For our part, we in the Administration have continued working to perfect the legislation and the management concepts set forth in my message of March 25, 1971. The office of Management and Budget has taken the lead in working with Members of the Congress, adopting a flexible and forthcoming approach which has led to refinements in our legislation: one to clarify responsibility for highway safety, another to remove doubts concerning the reform's impact on the Appalachian Regional Commission and the Title V regional planning and development commissions, another to guarantee Community Development participation in airport access and siting decisions, and several more. They have also clarified that the reorganization need not entail any shift in congressional committee jurisdiction.

I am confident that this refinement and clarification process has improved our bills. I pledge the fullest continuing cooperation of my Administration in seeing that the Congress has what it needs to move forward.

COMMUNITY DEVELOPMENT AND NATURAL RESOURCES:

ACHIEVABLE GOALS FOR 1972

There is still much work to do. For all the excellent hearings conducted to date, action has yet to be completed on any of the departmental bills which were sent to the Congress 370 days ago. Yet their passage by this Congress is still possible-especially for the Departments of Community Development and Natural Resources.

I would call special attention to H.R. 6962, the legislation for a Department of Community Development, which has now undergone 15 days of hearings in the House Government Operations Committee. Prompt, favorable action on this bill would represent a much-needed victory for common sense and the public good. Its defeat or emasculation would serve no interest except entrenched privilege and private advantage, and would cruelly disserve the interest of literally thousands of urban and rural communities with millions of people who are tired of waiting for Washington to get itself together and help them.

I urge all those concerned with the cause of executive reorganization to redouble their efforts to bring H.R. 6962 to my desk for signature during 1972--and, further, to press ahead on enactment of H.R. 6959, the Department of Natural Resources bill, and of legislation for the other two new departments which we need to govern effectively in the seventies.

ORGANIZING TO MEET THE CHALLENGES OF PEACE

Twenty-five years ago, when the United States was realizing that World War II had marked not the end, but only the beginning, of its leadership responsibilities in the world, a reorganization of the executive machinery in the defense area was undertaken. That reform, which created the Department of Defense, marks the only major streamlining of the Cabinet and the only departmental consolidation in our history. The new structure thus established has served America and the free world well in the challenging period since.

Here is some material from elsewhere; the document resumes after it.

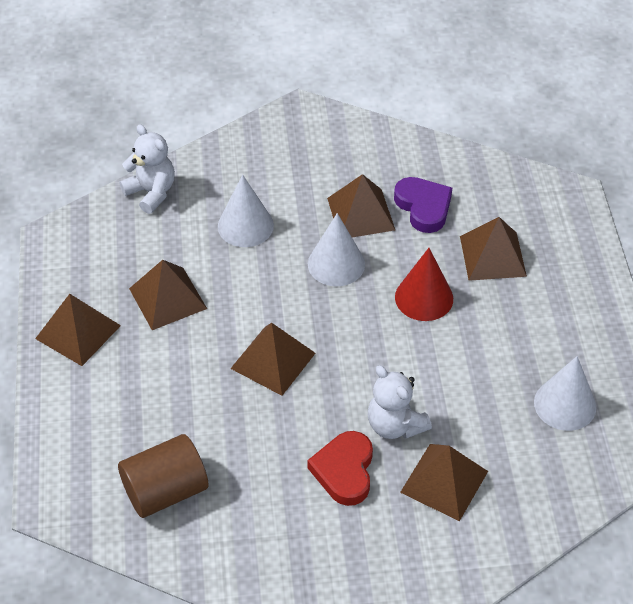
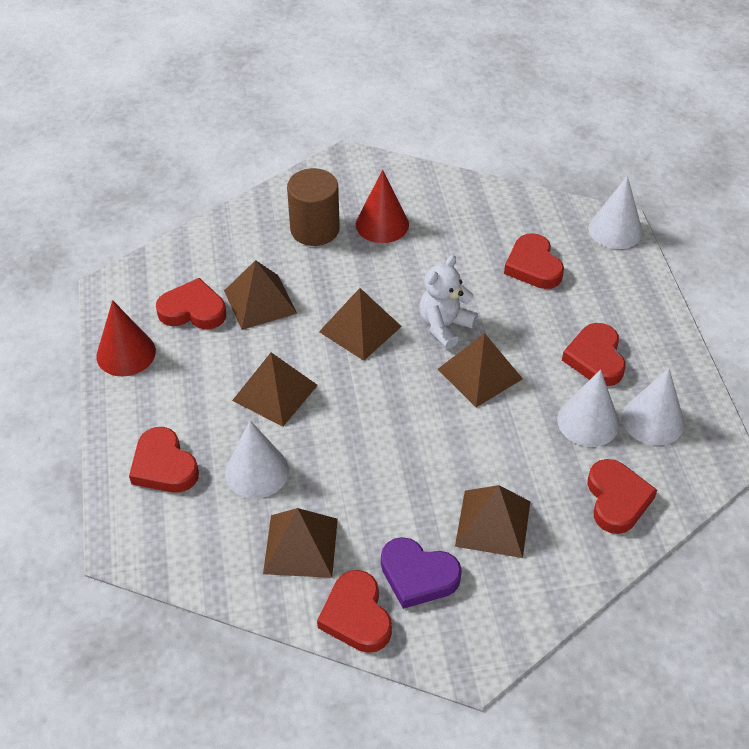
red cone: [395,248,453,321] = 1 -> [96,300,156,376] [356,170,409,243] = 2
red heart: [307,431,373,506] = 1 -> [129,427,199,493] [156,278,226,330] [317,570,392,653] [504,233,564,289] [562,323,626,386] [587,459,657,534] = 6
white cone: [218,174,274,247] [308,213,365,286] [534,356,596,431] = 3 -> [225,421,289,499] [557,369,620,447] [589,176,643,249] [622,368,684,446] = 4
white teddy bear: [119,124,175,214] [368,365,432,439] = 2 -> [419,255,478,349] = 1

Now the time has come to take a similar bold and visionary step on the domestic side of national affairs. The 1960s, troubled, eventful, and full of progress as they were, were only the prelude to a period of still faster change in American life. The peace which we find increasing reason to hope will prevail during the coming generation is already permitting us to turn somewhat from the formerly absorbing necessity to "provide for the common defence," the necessity which motivated the last major executive branch reorganization.

Other great purposes now move to the foreground: "to form a more perfect Union, establish Justice, insure domestic Tranquility,...promote the general Welfare, and secure the Blessings of Liberty to ourselves and our Posterity." To serve these purposes, let us act decisively once again, and forge new institutions to serve a new America.

RICHARD NIXON

The White House,

March 29, 1972.

Note: The President's message, together with additional information on executive reorganization, is printed in "Papers Relating to the President's Departmental Reorganization Program: A Reference Compilation; Revised February 1972" (Government Printing office, 311 pp.).

On March 29, 1972, the White House released a fact sheet and the transcript of a news briefing on the message. Participants in the news briefing were George P. Shultz, Director, and Frank C. Carlucci, Associate Director, office of Management and Budget.